Somewhere in the country, sometime after September 5, 1901, someone came up with the words and the tune to “White House Blues” – or more likely, based it on an even older set of words and a tune. Whoever it was did his or her job well; if Charlie Poole and the North Carolina Ramblers are any indication, they were still singing it a quarter of a century later. Poole was an archetypal country musician who loved drinking hard and playing the banjo, his life driven by a seemingly insatiable wanderlust for places to drink and play. He was nine when McKinley was shot, but if the news registered any trauma for him, Poole had long left it behind by the time he recorded the song with North Carolina Ramblers Posey Wilson Rorer on fiddle and Norman Woodlieff on guitar. Instead of grief, sorrow, or pity, Poole’s vocal captures something else entirely: a deadpan humor that’s drier than the dead president’s bones.

“Roosevelt in the White House, drinkin’ from a silver cup,” he announces in one verse, “McKinley’s in the graveyard, he’ll never wake up.” It’s a chiding, perfect line, at once both sacrilegious and hilarious. The whole thing is a joke to him – that poor bastard McKinley, aren’t we glad we’re not him! Or as Will Rogers (who also knew a thing or two about making fun of the president) loved to say a few years later, everything’s funny as long as it happens to somebody else. “White House Blues” proves that Rogers’ words are true, even when applied to presidential assassination.

But it would be an oversimplification to say that the inherent humor of “White House Blues” is all it has going for it, whereas its humor is merely the tip of the iceberg, the element that draws you in before unveiling its mysteries. It is a blues-labeled song that’s not actually in blues form announcing the death of a president who’s been dead for 25 years. Over the monotonous folk instrumentation, Poole spits out his words flatly, sometimes rushing them and sometimes repeating them, and in at least one point you can hear him flub the beginning of a verse entirely, quickly pull out, and begin singing the verse again. Maybe the session was running low on time; maybe Poole was drunk; maybe Poole simply didn’t care. We’ll certainly never know.

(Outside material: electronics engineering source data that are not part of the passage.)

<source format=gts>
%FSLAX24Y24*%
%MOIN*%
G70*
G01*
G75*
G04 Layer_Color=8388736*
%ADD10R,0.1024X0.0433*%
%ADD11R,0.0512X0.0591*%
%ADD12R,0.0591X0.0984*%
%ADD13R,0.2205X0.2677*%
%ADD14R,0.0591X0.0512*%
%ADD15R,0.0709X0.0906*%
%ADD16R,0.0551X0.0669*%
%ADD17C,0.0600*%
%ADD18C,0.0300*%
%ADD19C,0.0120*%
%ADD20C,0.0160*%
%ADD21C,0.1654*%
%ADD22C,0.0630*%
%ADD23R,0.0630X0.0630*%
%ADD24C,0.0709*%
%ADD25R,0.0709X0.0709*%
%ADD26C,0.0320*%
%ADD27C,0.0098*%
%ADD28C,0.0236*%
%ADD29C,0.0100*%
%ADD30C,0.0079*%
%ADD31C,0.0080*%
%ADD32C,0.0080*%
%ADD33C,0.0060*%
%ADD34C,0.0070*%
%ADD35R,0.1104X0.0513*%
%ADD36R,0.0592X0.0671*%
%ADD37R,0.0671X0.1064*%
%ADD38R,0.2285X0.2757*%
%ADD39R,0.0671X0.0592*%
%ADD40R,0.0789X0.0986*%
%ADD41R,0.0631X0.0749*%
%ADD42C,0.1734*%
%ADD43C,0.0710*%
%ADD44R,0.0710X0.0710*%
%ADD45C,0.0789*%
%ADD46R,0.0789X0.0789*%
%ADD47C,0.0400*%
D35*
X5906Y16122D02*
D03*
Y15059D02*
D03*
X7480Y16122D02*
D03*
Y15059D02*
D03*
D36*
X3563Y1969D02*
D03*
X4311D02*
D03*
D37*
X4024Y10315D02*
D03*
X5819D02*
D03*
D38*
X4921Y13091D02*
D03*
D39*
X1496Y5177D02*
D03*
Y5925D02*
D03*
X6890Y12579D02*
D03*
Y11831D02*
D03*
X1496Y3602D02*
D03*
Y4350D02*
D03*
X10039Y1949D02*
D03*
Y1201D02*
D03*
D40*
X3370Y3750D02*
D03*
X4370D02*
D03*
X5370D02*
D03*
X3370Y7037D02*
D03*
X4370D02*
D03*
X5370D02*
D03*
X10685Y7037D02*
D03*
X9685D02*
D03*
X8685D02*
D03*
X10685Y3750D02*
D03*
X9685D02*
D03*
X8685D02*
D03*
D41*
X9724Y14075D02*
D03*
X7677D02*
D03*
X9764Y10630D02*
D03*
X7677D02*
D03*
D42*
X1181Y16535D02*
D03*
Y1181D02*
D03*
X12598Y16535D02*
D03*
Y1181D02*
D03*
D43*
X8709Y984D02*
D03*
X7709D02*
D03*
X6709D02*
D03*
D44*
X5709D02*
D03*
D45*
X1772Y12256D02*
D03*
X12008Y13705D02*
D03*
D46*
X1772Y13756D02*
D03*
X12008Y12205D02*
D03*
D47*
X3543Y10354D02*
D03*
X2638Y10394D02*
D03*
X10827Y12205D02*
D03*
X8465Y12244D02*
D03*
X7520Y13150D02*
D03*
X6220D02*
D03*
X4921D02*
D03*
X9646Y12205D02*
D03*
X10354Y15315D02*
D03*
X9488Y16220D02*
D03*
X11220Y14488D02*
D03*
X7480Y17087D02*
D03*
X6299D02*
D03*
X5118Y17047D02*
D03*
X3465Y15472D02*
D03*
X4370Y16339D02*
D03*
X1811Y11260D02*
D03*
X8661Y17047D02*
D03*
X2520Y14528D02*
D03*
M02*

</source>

But it’s the words that keep the song going, providing a stream-of-consciousness panoramic American landscape on the brink of a new century. In one verse, the singer dryly jokes about the president’s death while in another he fearfully ponders his own; at one point, he watches the doctor grimly fold his specs over the dying president’s body, while in another he calls out the assassin on his evil deed, before oddly noting commercial brand of the gun used (it's an Iver Johnson); running throughout the song seems to be a narrative about a race between a horse and a train. Could this be about the riderless horse at the president’s funeral and the train that carries his corpse back to Ohio? Or perhaps the nineteenth century racing the twentieth century to find out which one is mightier?

If Charlie Poole knows, he isn’t telling, but if you buy him a drink, maybe he’ll make something up.

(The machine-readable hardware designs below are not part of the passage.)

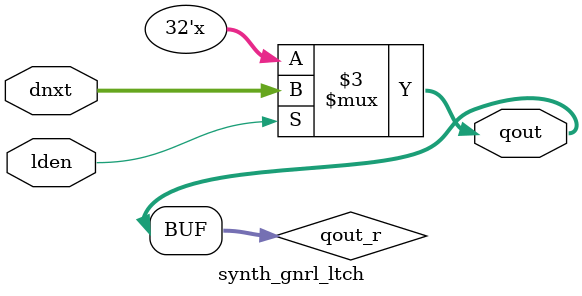
<source format=sv>
 /*                                                                      
 Copyright 2018-2020 Nuclei System Technology, Inc.                
                                                                         
 Licensed under the Apache License, Version 2.0 (the "License");         
 you may not use this file except in compliance with the License.        
 You may obtain a copy of the License at                                 
                                                                         
     http://www.apache.org/licenses/LICENSE-2.0                          
                                                                         
  Unless required by applicable law or agreed to in writing, software    
 distributed under the License is distributed on an "AS IS" BASIS,       
 WITHOUT WARRANTIES OR CONDITIONS OF ANY KIND, either express or implied.
 See the License for the specific language governing permissions and     
 limitations under the License.                                          
 */                                                                      
                                                                         
                                                                         
                                                                         
//=====================================================================
//
// Designer   : Bob Hu
//
// Description:
//  All of the general DFF and Latch modules
//
// ====================================================================

//


//
// ===========================================================================
//
// Description:
//  Verilog module synth_gnrl DFF with Load-enable and Reset
//  Default reset value is 1
//
// ===========================================================================
`include "defines.v"
//s:set
module synth_gnrl_dfflrs # (
  parameter DW = 32
) (

  input               lden, 
  input      [DW-1:0] dnxt,
  output     [DW-1:0] qout,

  input               clk,
  input               rst_n
);

reg [DW-1:0] qout_r;

always @(posedge clk or negedge rst_n)
begin : DFFLRS_PROC
  if (rst_n == 1'b0)
    qout_r <= {DW{1'b1}};
  else if (lden == 1'b1)
    qout_r <= #1 dnxt;
end

assign qout = qout_r;

`ifndef FPGA_SOURCE//{
`ifndef DISABLE_SV_ASSERTION//{
//synopsys translate_off
synth_gnrl_xchecker # (
  .DW(1)
) synth_gnrl_xchecker(
  .i_dat(lden),
  .clk  (clk)
);
//synopsys translate_on
`endif//}
`endif//}
    

endmodule
// ===========================================================================
//
// Description:
//  Verilog module synth_gnrl DFF with Load-enable and Reset
//  Default reset value is 0
//
// ===========================================================================

module synth_gnrl_dfflr # (
  parameter DW = 32
) (

  input               lden, 
  input      [DW-1:0] dnxt,
  output     [DW-1:0] qout,

  input               clk,
  input               rst_n
);

reg [DW-1:0] qout_r;

always @(posedge clk or negedge rst_n)
begin : DFFLR_PROC
  if (rst_n == 1'b0)
    qout_r <= {DW{1'b0}};
  else if (lden == 1'b1)
    qout_r <= #1 dnxt;
end

assign qout = qout_r;

`ifndef FPGA_SOURCE//{
`ifndef DISABLE_SV_ASSERTION//{
//synopsys translate_off
synth_gnrl_xchecker # (
  .DW(1)
) synth_gnrl_xchecker(
  .i_dat(lden),
  .clk  (clk)
);
//synopsys translate_on
`endif//}
`endif//}
    

endmodule
// ===========================================================================
//
// Description:
//  Verilog module synth_gnrl DFF with Load-enable, no reset 
//
// ===========================================================================

module synth_gnrl_dffl # (
  parameter DW = 32
) (

  input               lden, 
  input      [DW-1:0] dnxt,
  output     [DW-1:0] qout,

  input               clk 
);

reg [DW-1:0] qout_r;

always @(posedge clk)
begin : DFFL_PROC
  if (lden == 1'b1)
    qout_r <= #1 dnxt;
end

assign qout = qout_r;

`ifndef FPGA_SOURCE//{
`ifndef DISABLE_SV_ASSERTION//{
//synopsys translate_off
synth_gnrl_xchecker # (
  .DW(1)
) synth_gnrl_xchecker(
  .i_dat(lden),
  .clk  (clk)
);
//synopsys translate_on
`endif//}
`endif//}
    

endmodule
// ===========================================================================
//
// Description:
//  Verilog module synth_gnrl DFF with Reset, no load-enable
//  Default reset value is 1
//
// ===========================================================================

module synth_gnrl_dffrs # (
  parameter DW = 32
) (

  input      [DW-1:0] dnxt,
  output     [DW-1:0] qout,

  input               clk,
  input               rst_n
);

reg [DW-1:0] qout_r;

always @(posedge clk or negedge rst_n)
begin : DFFRS_PROC
  if (rst_n == 1'b0)
    qout_r <= {DW{1'b1}};
  else                  
    qout_r <= #1 dnxt;
end

assign qout = qout_r;

endmodule
// ===========================================================================
//
// Description:
//  Verilog module synth_gnrl DFF with Reset, no load-enable
//  Default reset value is 0
//
// ===========================================================================

module synth_gnrl_dffr # (
  parameter DW = 32
) (

  input      [DW-1:0] dnxt,
  output     [DW-1:0] qout,

  input               clk,
  input               rst_n
);

reg [DW-1:0] qout_r;

always @(posedge clk or negedge rst_n)
begin : DFFR_PROC
  if (rst_n == 1'b0)
    qout_r <= {DW{1'b0}};
  else                  
    qout_r <= #1 dnxt;
end

assign qout = qout_r;

endmodule
// ===========================================================================
//
// Description:
//  Verilog module for general latch 
//
// ===========================================================================

module synth_gnrl_ltch # (
  parameter DW = 32
) (

  //input               test_mode,
  input               lden, 
  input      [DW-1:0] dnxt,
  output     [DW-1:0] qout
);

reg [DW-1:0] qout_r;

always @ * 
begin : LTCH_PROC
  if (lden == 1'b1)
    qout_r <= dnxt;
end

//assign qout = test_mode ? dnxt : qout_r;
assign qout = qout_r;

`ifndef FPGA_SOURCE//{
`ifndef DISABLE_SV_ASSERTION//{
//synopsys translate_off
always_comb
begin
  CHECK_THE_X_VALUE:
    assert (lden !== 1'bx) 
    else $fatal ("\n Error: Oops, detected a X value!!! This should never happen. \n");
end

//synopsys translate_on
`endif//}
`endif//}
    

endmodule

</source>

[This is the first post of what I plan to be a series - and hopefully one day a book - charting 100 years of American recorded music, spanning from 1891 to 1991, with one song chosen to represent each year. The goal is not necessarily pick the greatest or most influential song of each year (although that does sometimes happens), but rather to pick a recording that could be considered the most distinctly American. To my ears, anyway. I have a full (play)list of the songs that I'm always tinkering with, and maybe one day down the road I'll post that, if and when it is ever "finished." In the meantime, I plan to regularly post small essays like this one about the different songs in no particular order. Hope you dig.]